Use binomial expansion of ${{(a+b)}^{n}}$ where $n$ is a positive integer and $a,b$ are real numbers then ${{(a+b)}^{n}}={}^{n}{{C}_{0}}{{a}^{n}}+{}^{n}{{C}_{1}}{{a}^{n-1}}b+{}^{n}{{C}_{2}}{{a}^{n-2}}{{b}^{2}}+...+{}^{n}{{C}_{n-1}}a{{b}^{n-1}}+{}^{n}{{C}_{n}}{{b}^{n}}$ where ${}^{n}{{C}_{0}},{}^{n}{{C}_{1}},{}^{n}{{C}_{2}},...,{}^{n}{{C}_{n}}$ are known as binomial coefficients. Put $a=1$ and $b=1$ in the given expansion. The greatest coefficient in the expansion will be the value of the middle coefficient.

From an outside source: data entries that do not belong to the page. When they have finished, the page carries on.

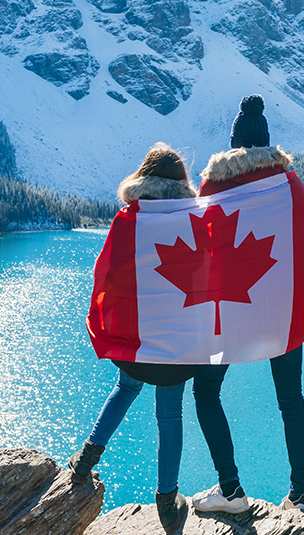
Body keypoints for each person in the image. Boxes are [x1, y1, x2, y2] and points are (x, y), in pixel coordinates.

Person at [190, 95, 304, 515]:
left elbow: (198, 243)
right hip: (279, 307)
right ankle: (300, 496)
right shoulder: (287, 182)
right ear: (265, 142)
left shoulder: (213, 184)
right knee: (291, 400)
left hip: (230, 306)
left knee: (206, 391)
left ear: (233, 142)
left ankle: (231, 492)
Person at [69, 143, 200, 535]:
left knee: (125, 388)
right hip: (177, 340)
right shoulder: (193, 220)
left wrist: (109, 321)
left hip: (138, 339)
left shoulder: (129, 219)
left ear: (143, 179)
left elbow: (106, 272)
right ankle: (166, 499)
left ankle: (85, 458)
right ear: (181, 184)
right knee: (170, 414)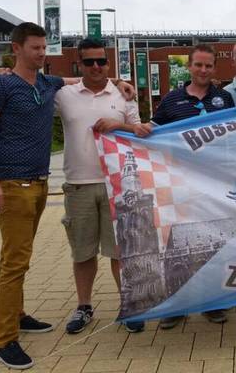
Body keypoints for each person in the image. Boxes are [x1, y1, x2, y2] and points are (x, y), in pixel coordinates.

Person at [0, 22, 62, 370]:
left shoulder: (44, 83)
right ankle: (5, 339)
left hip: (40, 185)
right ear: (17, 48)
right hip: (12, 185)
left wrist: (119, 83)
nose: (42, 53)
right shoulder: (2, 85)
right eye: (35, 48)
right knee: (14, 263)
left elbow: (74, 82)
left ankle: (19, 314)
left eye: (44, 47)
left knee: (20, 257)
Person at [55, 38, 151, 335]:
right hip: (79, 185)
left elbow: (140, 132)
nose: (96, 67)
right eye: (89, 62)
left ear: (108, 62)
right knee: (82, 253)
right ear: (79, 64)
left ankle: (129, 305)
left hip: (118, 184)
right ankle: (84, 306)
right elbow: (36, 82)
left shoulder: (123, 96)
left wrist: (118, 124)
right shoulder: (64, 95)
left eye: (101, 61)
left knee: (120, 252)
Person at [146, 43, 235, 327]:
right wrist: (134, 127)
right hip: (180, 183)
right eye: (198, 65)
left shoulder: (224, 99)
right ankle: (177, 305)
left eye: (208, 66)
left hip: (213, 183)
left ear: (214, 68)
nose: (203, 70)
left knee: (212, 242)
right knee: (177, 245)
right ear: (189, 66)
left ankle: (212, 301)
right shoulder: (172, 100)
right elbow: (153, 132)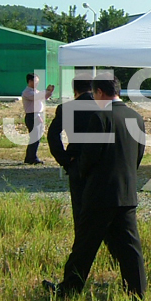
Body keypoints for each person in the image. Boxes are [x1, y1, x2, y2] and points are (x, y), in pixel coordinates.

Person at [43, 76, 147, 299]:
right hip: (126, 191)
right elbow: (138, 154)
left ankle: (69, 290)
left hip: (100, 192)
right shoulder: (136, 117)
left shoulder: (101, 117)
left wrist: (77, 168)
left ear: (100, 92)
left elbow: (91, 155)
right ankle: (137, 293)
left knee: (84, 245)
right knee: (130, 246)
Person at [46, 77, 95, 228]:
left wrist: (64, 159)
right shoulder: (104, 107)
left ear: (75, 90)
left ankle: (82, 238)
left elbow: (53, 135)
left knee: (80, 208)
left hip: (76, 160)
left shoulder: (66, 108)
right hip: (101, 162)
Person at [21, 72, 54, 164]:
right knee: (35, 138)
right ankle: (32, 157)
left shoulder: (36, 91)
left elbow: (44, 97)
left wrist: (49, 92)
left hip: (37, 115)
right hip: (32, 116)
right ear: (30, 81)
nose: (37, 83)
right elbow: (37, 97)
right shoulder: (27, 92)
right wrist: (46, 91)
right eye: (35, 81)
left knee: (36, 137)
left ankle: (29, 157)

Complete step by step answer:
In the question it is given that the sum of the coefficients in the expansion of ${{(a+b)}^{n}}=4096$ . Now we will expand ${{(a+b)}^{n}}$ using binomial expansion ${{(a+b)}^{n}}={}^{n}{{C}_{0}}{{a}^{n}}+{}^{n}{{C}_{1}}{{a}^{n-1}}b+{}^{n}{{C}_{2}}{{a}^{n-2}}{{b}^{2}}+...+{}^{n}{{C}_{n-1}}a{{b}^{n-1}}+{}^{n}{{C}_{n}}{{b}^{n}}$ where $n$ is a positive integer and $a,b$ are real number and ${}^{n}{{C}_{0}},{}^{n}{{C}_{1}},{}^{n}{{C}_{2}},...,{}^{n}{{C}_{n}}$ are binomial coefficients.

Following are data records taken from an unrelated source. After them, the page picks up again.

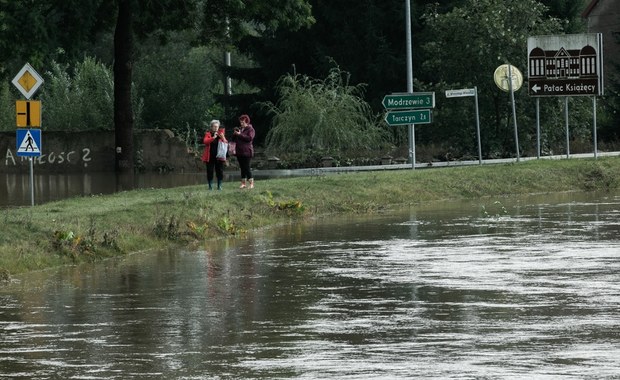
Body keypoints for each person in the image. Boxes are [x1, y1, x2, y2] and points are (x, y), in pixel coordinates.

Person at [201, 119, 227, 190]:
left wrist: (223, 137)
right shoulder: (208, 134)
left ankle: (219, 186)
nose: (216, 128)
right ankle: (210, 187)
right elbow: (205, 141)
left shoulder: (221, 134)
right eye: (214, 126)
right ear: (211, 127)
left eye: (217, 126)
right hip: (210, 157)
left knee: (220, 171)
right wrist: (213, 138)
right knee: (210, 171)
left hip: (219, 157)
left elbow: (226, 143)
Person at [232, 114, 255, 189]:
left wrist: (240, 134)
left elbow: (249, 138)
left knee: (247, 167)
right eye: (240, 122)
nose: (241, 124)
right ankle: (243, 183)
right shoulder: (240, 129)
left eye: (243, 122)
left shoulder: (251, 129)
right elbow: (233, 139)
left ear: (247, 122)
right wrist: (235, 134)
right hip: (239, 151)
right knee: (242, 168)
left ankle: (251, 183)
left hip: (247, 151)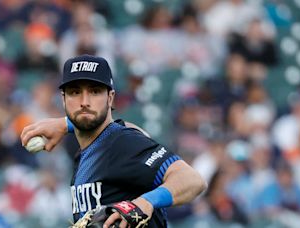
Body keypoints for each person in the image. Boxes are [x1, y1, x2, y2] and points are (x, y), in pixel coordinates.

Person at [20, 55, 207, 227]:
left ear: (110, 98)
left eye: (94, 91)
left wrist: (147, 201)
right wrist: (67, 124)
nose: (84, 101)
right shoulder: (90, 150)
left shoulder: (120, 142)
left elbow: (192, 180)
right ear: (63, 99)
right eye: (75, 92)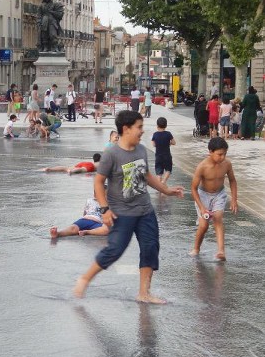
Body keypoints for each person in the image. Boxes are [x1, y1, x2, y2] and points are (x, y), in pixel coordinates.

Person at [72, 110, 185, 303]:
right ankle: (84, 279)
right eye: (139, 127)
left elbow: (146, 175)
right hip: (122, 213)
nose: (142, 131)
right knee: (115, 249)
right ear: (126, 129)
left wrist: (165, 190)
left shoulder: (141, 150)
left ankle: (144, 293)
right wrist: (104, 209)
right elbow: (98, 183)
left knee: (150, 248)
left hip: (145, 210)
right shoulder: (111, 154)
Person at [190, 137, 238, 261]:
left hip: (219, 194)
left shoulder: (227, 164)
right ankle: (196, 248)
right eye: (220, 154)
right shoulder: (202, 167)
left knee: (217, 218)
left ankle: (221, 251)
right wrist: (202, 207)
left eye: (225, 154)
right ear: (210, 152)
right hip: (203, 195)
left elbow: (232, 180)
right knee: (204, 225)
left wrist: (234, 199)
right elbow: (193, 189)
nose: (222, 157)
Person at [151, 117, 176, 185]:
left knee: (159, 172)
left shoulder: (155, 134)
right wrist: (169, 143)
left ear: (157, 126)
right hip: (167, 156)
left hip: (158, 156)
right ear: (166, 125)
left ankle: (159, 185)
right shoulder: (168, 134)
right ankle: (164, 181)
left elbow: (153, 144)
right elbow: (174, 142)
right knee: (168, 170)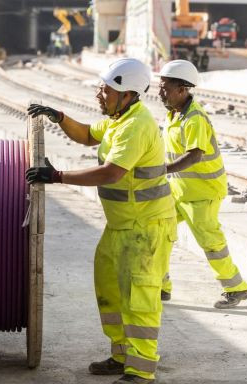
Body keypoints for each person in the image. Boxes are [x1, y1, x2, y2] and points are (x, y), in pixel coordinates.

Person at [27, 58, 176, 384]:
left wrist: (58, 176)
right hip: (121, 225)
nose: (99, 93)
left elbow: (111, 173)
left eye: (106, 89)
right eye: (101, 87)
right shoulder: (118, 119)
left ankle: (140, 369)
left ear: (128, 94)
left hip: (146, 227)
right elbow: (86, 135)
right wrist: (60, 117)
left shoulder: (137, 126)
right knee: (109, 287)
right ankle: (121, 355)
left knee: (140, 297)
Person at [158, 60, 247, 308]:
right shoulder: (173, 114)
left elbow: (194, 155)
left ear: (182, 89)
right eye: (160, 87)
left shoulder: (194, 118)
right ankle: (160, 286)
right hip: (179, 191)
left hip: (203, 193)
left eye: (165, 88)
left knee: (211, 242)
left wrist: (161, 170)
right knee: (158, 230)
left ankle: (236, 287)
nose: (160, 92)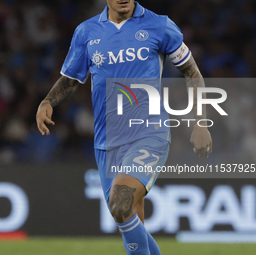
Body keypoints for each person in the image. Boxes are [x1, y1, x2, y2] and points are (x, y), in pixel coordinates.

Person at [36, 1, 212, 254]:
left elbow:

Putting $a=1$ and $b=1$ in the given expansion of ${{(a+b)}^{n}}$ we get,
$\begin{aligned} & {{(1+1)}^{n}}={}^{n}{{C}_{0}}{{(1)}^{n}}+{}^{n}{{C}_{1}}{{(1)}^{n-1}}(1)+{}^{n}{{C}_{2}}{{(1)}^{n-2}}{{(1)}^{2}}+...+{}^{n}{{C}_{n-1}}(1){{(1)}^{n-1}}+{}^{n}{{C}_{n}}{{(1)}^{n}} \\\ & {{(2)}^{n}}={}^{n}{{C}_{0}}+{}^{n}{{C}_{1}}+{}^{n}{{C}_{2}}+...+{}^{n}{{C}_{n-1}}+{}^{n}{{C}_{n}} \\\ \end{aligned}$
We are given that sum of coefficients ${}^{n}{{C}_{0}}+{}^{n}{{C}_{1}}+{}^{n}{{C}_{2}}+...+{}^{n}{{C}_{n-1}}+{}^{n}{{C}_{n}}$ is equal to 4096. So the above equation now becomes,
${{(2)}^{n}}=4096$
We will try to write 4096 as the power of 2 so that we can get the value of $n$ by comparing both sides of the equation.

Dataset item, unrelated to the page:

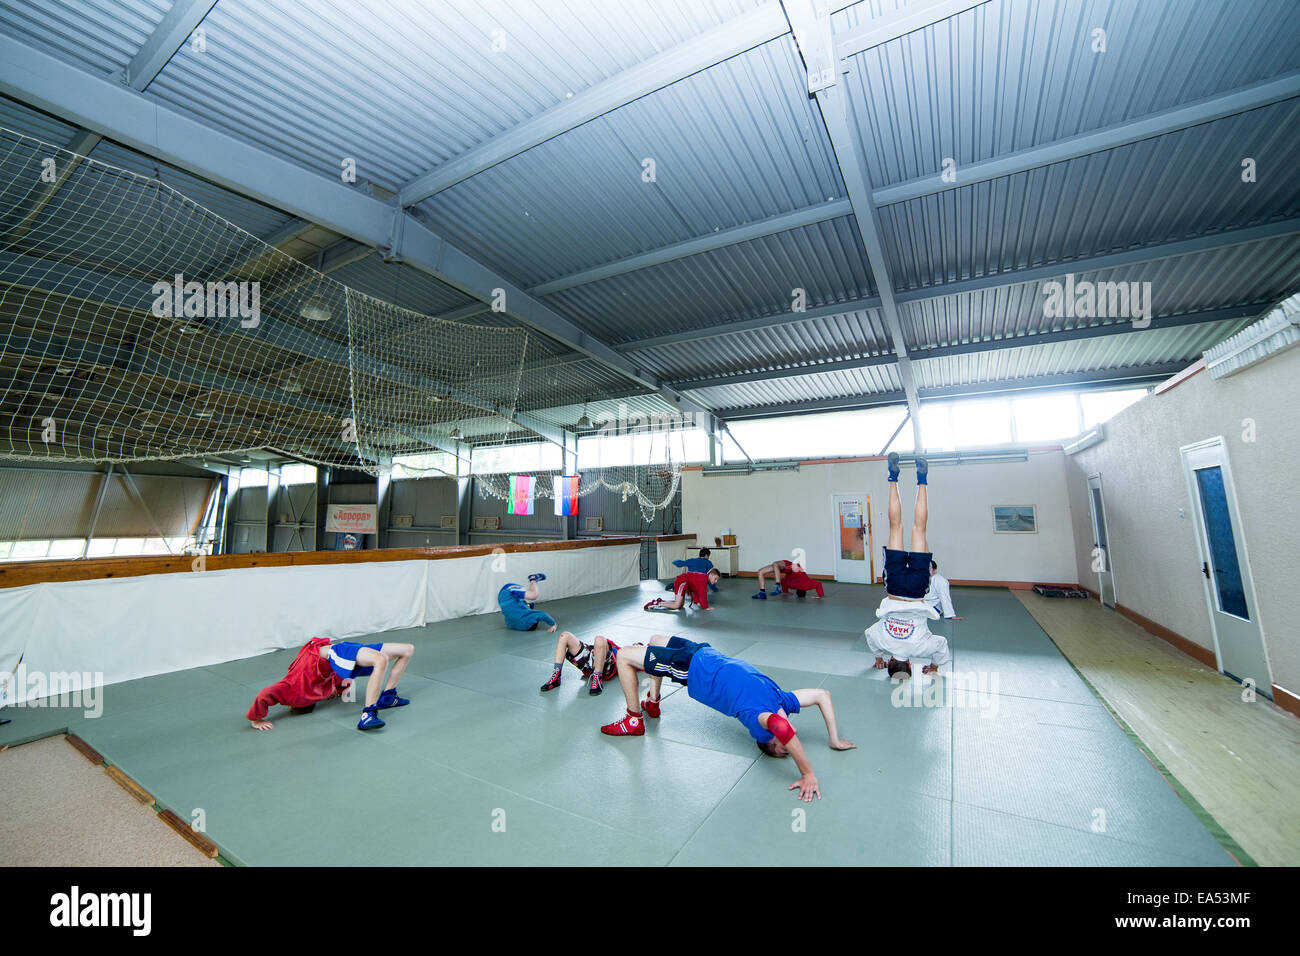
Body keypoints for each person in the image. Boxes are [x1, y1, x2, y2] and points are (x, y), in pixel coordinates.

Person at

${{(2)}^{n}}={{(2)}^{12}}$
So the value of $n=12,$ which is an even number. This value of n implies there are 13 terms in total in the expansion of ${{(a+b)}^{12}}$ . In 13 terms the middle term’s coefficient has the greatest value. That is
${}^{n}{{C}_{\dfrac{n}{2}}}={}^{12}{{C}_{\dfrac{12}{2}}}={}^{12}{{C}_{6}}$
Thus coefficient ${}^{12}{{C}_{6}}$ is the greatest value. Solving ${}^{12}{{C}_{6}}$ we get,
$\begin{aligned} & {}^{12}{{C}_{6}}=\dfrac{12!}{6!(12-6)!} \\\ & =\dfrac{12!}{(6!)(6!)} \\\ \end{aligned}$
After solving the factorial value we get the value of ${}^{12}{{C}_{6}}$ as,
$\begin{aligned} & {}^{12}{{C}_{6}}=\dfrac{12\times 11\times 10\times 9\times 8\times 7}{6\times 5\times 4\times 3\times 2\times 1} \\\ & =924 \\\ \end{aligned}$
Therefore the value of ${}^{12}{{C}_{6}}=924$ which is the greatest coefficient value in the expansion of ${{(a+b)}^{n}}$ .

So, the correct answer is “Option A”.

Note: Binomial expansion of ${{(a+b)}^{n}}$ where $n$ is a positive integer and $a,b$ are real numbers then ${{(a+b)}^{n}}={}^{n}{{C}_{0}}{{a}^{n}}+{}^{n}{{C}_{1}}{{a}^{n-1}}b+{}^{n}{{C}_{2}}{{a}^{n-2}}{{b}^{2}}+...+{}^{n}{{C}_{n-1}}a{{b}^{n-1}}+{}^{n}{{C}_{n}}{{b}^{n}}$ where ${}^{n}{{C}_{0}},{}^{n}{{C}_{1}},{}^{n}{{C}_{2}},...,{}^{n}{{C}_{n}}$ are known as binomial coefficients. If we have to expand ${{(a+b)}^{n}}$ in the binomial expansion then the middle terms coefficient will be the greatest value that is if n is even then ${}^{n}{{C}_{\dfrac{n}{2}}}$ will give the greatest value.